• Saved entries

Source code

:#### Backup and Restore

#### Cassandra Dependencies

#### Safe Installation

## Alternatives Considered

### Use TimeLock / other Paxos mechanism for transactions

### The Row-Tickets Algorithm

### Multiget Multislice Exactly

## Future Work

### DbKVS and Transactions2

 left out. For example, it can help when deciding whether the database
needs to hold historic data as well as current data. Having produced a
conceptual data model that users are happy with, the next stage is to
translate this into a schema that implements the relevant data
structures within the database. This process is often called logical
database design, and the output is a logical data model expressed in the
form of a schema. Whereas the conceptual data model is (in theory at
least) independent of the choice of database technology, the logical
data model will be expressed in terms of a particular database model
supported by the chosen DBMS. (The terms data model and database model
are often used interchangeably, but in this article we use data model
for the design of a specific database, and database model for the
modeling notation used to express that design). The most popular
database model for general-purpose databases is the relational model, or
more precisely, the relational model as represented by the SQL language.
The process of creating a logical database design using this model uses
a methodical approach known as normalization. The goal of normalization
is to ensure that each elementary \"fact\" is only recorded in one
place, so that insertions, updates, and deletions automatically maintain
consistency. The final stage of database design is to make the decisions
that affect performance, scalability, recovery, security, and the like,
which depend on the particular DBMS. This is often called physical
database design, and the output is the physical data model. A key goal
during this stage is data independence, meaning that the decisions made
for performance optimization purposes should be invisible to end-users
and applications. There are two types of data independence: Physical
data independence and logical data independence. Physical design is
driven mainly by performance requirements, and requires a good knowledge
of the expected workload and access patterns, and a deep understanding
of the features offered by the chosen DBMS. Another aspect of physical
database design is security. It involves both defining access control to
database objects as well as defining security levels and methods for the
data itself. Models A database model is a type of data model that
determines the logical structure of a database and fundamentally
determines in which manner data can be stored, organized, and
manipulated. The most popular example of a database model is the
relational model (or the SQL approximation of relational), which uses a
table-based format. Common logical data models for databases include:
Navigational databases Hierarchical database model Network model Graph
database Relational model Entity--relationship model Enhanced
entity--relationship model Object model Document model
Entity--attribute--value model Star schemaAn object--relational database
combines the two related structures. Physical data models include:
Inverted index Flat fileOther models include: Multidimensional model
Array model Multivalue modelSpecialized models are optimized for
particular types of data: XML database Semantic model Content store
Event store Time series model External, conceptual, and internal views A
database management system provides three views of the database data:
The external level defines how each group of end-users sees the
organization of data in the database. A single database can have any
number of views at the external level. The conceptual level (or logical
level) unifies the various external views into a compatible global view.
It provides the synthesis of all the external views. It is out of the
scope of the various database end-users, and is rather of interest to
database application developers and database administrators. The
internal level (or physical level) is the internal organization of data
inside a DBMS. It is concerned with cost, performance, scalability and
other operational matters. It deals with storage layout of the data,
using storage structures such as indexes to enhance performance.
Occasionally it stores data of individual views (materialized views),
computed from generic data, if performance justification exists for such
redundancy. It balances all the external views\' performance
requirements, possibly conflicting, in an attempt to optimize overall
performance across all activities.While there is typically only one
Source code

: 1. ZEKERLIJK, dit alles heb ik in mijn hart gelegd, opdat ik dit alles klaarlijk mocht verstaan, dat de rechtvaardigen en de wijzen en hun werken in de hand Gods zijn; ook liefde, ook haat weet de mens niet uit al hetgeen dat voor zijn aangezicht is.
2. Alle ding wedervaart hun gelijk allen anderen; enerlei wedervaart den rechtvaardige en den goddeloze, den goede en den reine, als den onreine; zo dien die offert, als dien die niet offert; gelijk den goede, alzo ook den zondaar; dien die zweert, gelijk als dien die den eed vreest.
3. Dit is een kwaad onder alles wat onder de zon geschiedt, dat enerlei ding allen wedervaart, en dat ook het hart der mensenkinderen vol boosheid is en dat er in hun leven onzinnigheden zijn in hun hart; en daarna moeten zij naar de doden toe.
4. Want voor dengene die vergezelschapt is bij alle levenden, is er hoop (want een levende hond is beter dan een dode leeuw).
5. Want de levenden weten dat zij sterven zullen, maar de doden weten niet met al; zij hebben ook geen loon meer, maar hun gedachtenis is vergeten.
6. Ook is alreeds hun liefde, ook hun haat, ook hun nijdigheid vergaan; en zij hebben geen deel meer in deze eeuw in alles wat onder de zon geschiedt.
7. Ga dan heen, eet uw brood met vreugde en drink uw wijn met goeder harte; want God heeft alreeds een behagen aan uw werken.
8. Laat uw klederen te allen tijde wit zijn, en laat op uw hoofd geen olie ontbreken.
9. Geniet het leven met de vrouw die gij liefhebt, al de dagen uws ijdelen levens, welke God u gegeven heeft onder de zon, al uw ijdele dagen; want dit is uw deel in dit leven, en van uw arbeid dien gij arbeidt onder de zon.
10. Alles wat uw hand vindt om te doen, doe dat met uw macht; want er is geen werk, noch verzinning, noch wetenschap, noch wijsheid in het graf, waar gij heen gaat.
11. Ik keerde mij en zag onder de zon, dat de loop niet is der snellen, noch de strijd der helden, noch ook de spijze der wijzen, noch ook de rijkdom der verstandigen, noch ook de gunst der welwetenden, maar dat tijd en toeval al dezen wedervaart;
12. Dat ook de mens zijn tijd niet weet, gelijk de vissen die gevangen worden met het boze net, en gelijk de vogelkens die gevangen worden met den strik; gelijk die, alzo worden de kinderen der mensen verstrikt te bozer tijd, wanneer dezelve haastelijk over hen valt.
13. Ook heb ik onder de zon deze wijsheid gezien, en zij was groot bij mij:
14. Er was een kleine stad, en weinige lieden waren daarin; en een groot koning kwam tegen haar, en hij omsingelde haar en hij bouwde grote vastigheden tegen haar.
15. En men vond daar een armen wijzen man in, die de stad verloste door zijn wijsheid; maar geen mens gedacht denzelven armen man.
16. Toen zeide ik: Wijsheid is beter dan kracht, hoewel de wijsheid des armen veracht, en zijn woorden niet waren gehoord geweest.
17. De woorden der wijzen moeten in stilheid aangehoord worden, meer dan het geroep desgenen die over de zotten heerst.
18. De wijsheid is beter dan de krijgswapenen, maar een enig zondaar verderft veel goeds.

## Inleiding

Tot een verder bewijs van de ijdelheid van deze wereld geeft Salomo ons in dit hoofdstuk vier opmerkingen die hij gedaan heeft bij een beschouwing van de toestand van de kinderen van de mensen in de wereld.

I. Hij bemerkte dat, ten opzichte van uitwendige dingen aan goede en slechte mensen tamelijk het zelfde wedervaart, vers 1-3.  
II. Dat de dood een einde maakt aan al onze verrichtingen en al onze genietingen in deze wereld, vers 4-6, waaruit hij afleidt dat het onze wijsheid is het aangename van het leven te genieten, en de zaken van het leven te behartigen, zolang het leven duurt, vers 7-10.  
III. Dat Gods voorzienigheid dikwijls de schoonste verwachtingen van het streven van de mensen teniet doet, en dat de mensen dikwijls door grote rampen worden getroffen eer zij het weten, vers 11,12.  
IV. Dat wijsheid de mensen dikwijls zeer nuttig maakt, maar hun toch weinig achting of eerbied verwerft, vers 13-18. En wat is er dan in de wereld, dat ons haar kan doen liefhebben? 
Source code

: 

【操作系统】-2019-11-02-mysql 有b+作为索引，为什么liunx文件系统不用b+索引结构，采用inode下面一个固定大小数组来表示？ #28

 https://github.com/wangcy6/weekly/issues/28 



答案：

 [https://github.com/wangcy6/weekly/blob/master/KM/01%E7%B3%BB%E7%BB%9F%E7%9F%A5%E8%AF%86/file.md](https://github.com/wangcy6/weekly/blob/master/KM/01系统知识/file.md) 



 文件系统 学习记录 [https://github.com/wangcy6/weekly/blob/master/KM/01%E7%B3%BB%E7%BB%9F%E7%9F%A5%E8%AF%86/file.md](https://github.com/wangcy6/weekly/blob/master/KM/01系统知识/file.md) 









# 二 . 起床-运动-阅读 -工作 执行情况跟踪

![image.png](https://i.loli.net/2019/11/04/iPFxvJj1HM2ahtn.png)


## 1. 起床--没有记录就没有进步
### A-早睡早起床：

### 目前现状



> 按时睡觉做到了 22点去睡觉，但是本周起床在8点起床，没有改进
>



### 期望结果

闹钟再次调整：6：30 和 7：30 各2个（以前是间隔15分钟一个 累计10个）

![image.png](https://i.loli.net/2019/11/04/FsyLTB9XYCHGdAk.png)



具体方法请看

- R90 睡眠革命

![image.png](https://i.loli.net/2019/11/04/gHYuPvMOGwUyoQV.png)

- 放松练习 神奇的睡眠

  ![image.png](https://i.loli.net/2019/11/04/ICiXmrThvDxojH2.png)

• What is expected
Each line of the entries above that includes the string "werken" should be copied out.

• Expected answer
: 1. ZEKERLIJK, dit alles heb ik in mijn hart gelegd, opdat ik dit alles klaarlijk mocht verstaan, dat de rechtvaardigen en de wijzen en hun werken in de hand Gods zijn; ook liefde, ook haat weet de mens niet uit al hetgeen dat voor zijn aangezicht is.
7. Ga dan heen, eet uw brood met vreugde en drink uw wijn met goeder harte; want God heeft alreeds een behagen aan uw werken.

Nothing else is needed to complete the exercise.